Üçüncü Reich’ın ekonomisi ve 2008’de bankacılık krizi hakkında araştırmalar yapmış tarihçi Adam Tooze, Neumann’ın içgörülerinin bugün için son derede yerinde olduğunu öne sürmüştür: “Gelişmiş kapitalizm ile yasal, siyasal ve toplumsal düzen arasında doğal bir uyum yoktur; modern kapitalizm bizatihi hukukun üstünlüğüne devamlı kafa tutan, esas itibarıyla dağıtıcı bir kuvvettir.”[2] Bunu, muhafazakâr siyaset yorumcusu ve Trumpocracy: The Corruption of the American Republic (2018) [Trumpokrasi: Amerikan Cumhuriyetinin Yozlaşması] kitabının yazarı David Frum’ın uyarısıyla birlikte okuyalım: “Eğer muhafazakârlar demokratik yoldan kazanamayacaklarına kani olurlarsa, muhafazakârlığı terk etmeyecekler. Demokrasiyi reddecekler.” 2020 seçimlerini endişeyle beklerken, içinde bulunduğumuz Benjaminci tehlike ânı işte budur.
İngilizceden çeviren: Erkal Ünal
Bu makale ilkin n + 1 Magazine’de “Behemoth Rises Again: Not an Analogy!” başlığıyla yayınlanmıştır. N + 1 Magazine’in özel izniyle Türkçeye çevrilmiştir.

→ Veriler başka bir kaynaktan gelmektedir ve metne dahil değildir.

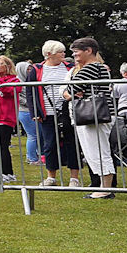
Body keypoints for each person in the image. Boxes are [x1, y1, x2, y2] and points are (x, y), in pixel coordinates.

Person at [63, 38, 116, 199]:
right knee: (96, 151)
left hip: (94, 116)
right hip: (97, 115)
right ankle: (103, 187)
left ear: (89, 50)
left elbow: (69, 91)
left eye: (76, 51)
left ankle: (105, 189)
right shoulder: (98, 67)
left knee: (98, 152)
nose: (74, 55)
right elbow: (71, 91)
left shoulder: (90, 68)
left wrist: (70, 93)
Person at [30, 41, 82, 186]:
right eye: (60, 52)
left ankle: (74, 178)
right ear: (49, 54)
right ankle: (51, 176)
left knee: (72, 142)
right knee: (50, 144)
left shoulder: (71, 68)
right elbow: (31, 92)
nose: (64, 55)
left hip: (68, 110)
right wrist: (35, 111)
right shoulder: (36, 69)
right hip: (47, 111)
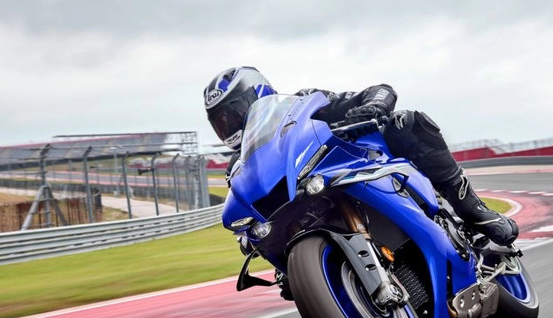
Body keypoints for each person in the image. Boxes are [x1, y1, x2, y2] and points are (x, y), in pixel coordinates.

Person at [204, 66, 518, 247]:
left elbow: (376, 91)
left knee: (406, 122)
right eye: (221, 123)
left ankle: (475, 211)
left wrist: (373, 107)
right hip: (302, 207)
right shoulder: (239, 168)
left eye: (234, 114)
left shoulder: (301, 106)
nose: (229, 126)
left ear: (258, 95)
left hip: (353, 167)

Kopyalanamaz, kullanılamaz.
Bu metin, 8 Haziran’da Berlin’de düzenlenen “Mosse'un Avrupa’sı: Alman Museviliğinin Tarihi, Faşizm ve Cinsellikte Yeni Perspektifler” konulu konferansta sunulmuş “Yeniden Doğmuş Düzenbazlığın Peygamberleri” başlıklı tebliğden uyarlanmıştır. Bu tebliğde ABD’deki mevcut siyasî durum ile iki dünya savaşı arasındaki dönem ve Nasyonal Sosyalizm arasındaki benzerlikler ve farklar ele alınmıştır.